Les informations fournies par le couple Stepanov ont suscité l'intérêt de l'Agence mondiale antidopage (AMA), qui a créé une commission dirigée par le professeur Richard McLaren pour enquêter sur les épisodes mentionnés dans le film. L'AMA a finalement statué qu'une "culture du dopage" s'était établie dans le sport russe et que l'usage de produits interdits dans le pays était couvert par les fonctionnaires sportifs. A la même époque, certains ont déclaré que Rusada aurait remplacé les échantillons pendant les JO 2014 de Sotchi avec l'aide des agents du Service fédéral de sécurité (FSB).
En novembre 2015, la Fédération russe a été exclue pour une durée indéterminée de la Fédération internationale d'athlétisme (IAAD), et l'AMA a retiré son accréditation à Rusada.
Le dernier reportage de Seppelt diffusé en janvier s'appuie sur le témoignage d'un nouvel informateur, le coureur Andreï Dmitriev, qui a déclaré que certains entraîneurs écartés du sport professionnel continuaient de travailler avec des athlètes de l'équipe de Russie. En particulier, Andreï Dmitriev a mentionné le nom de Vladimir Kazarine — disqualifié à vie par l'AMA.

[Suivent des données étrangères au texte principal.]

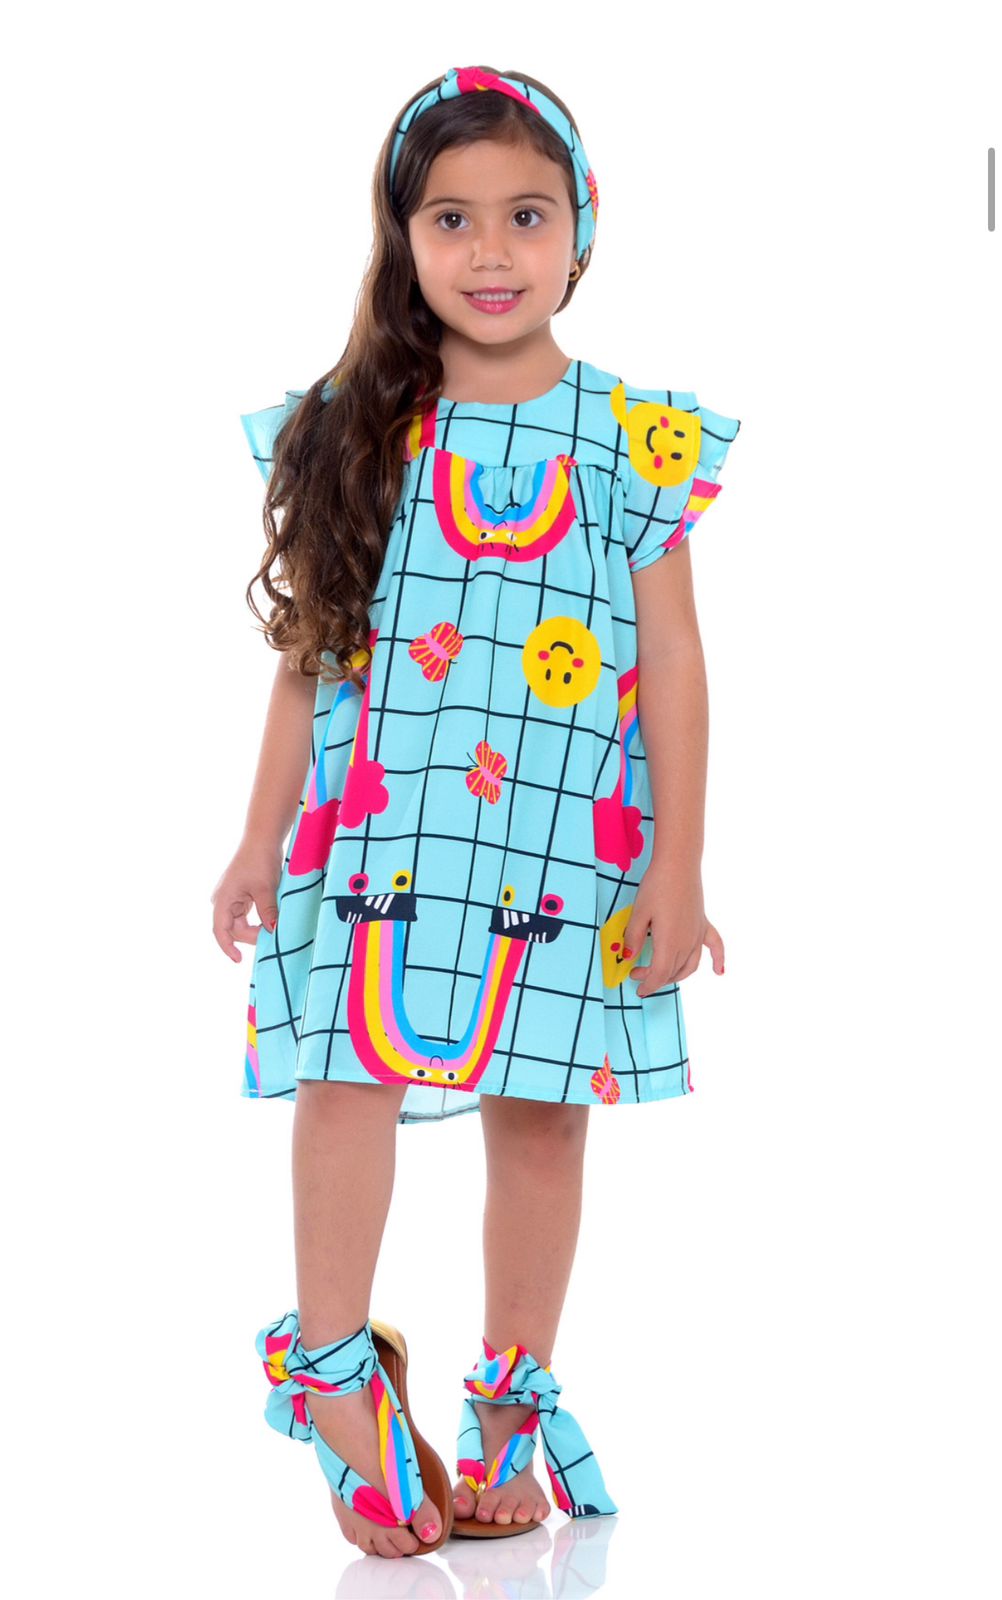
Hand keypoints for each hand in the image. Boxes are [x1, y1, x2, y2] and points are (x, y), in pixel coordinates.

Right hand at [210, 837, 284, 962]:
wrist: (262, 840)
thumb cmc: (261, 861)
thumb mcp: (266, 889)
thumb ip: (267, 912)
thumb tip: (272, 931)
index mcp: (223, 899)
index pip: (220, 930)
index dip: (228, 947)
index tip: (239, 960)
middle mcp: (222, 900)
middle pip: (232, 929)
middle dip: (250, 936)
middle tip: (271, 938)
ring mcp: (230, 898)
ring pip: (240, 923)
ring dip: (254, 929)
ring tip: (272, 931)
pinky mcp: (240, 895)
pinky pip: (245, 915)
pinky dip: (256, 921)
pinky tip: (269, 923)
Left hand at [623, 858, 724, 997]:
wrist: (678, 864)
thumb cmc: (657, 886)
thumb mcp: (638, 913)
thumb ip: (633, 938)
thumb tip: (628, 957)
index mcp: (669, 943)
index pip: (659, 974)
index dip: (648, 985)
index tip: (638, 988)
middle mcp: (687, 943)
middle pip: (672, 971)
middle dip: (655, 978)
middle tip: (638, 973)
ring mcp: (697, 934)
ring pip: (690, 965)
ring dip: (676, 975)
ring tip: (662, 974)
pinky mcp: (704, 924)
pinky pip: (715, 946)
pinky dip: (718, 960)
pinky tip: (719, 972)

"Cette situation est exagérée par monsieur Dmitriev. Après la décision de l'IAAF nous avons coupé tous les financements à Kazarine — les cotisations d'entraînement, les salaires, etc. Il a pris son argent et est parti où bon lui semblait. Il aurait pu partir avec l'équipe des USA sur un stade pour s'entraîner, payer une location et travailler avec n'importe qui", a répondu le président de la Fédération russe d'athlétisme Dmitri Chliakhtine.
Les opinions exprimées dans ce contenu n'engagent que la responsabilité de l'auteur de l'article repris d'un média russe et traduit dans son intégralité en français.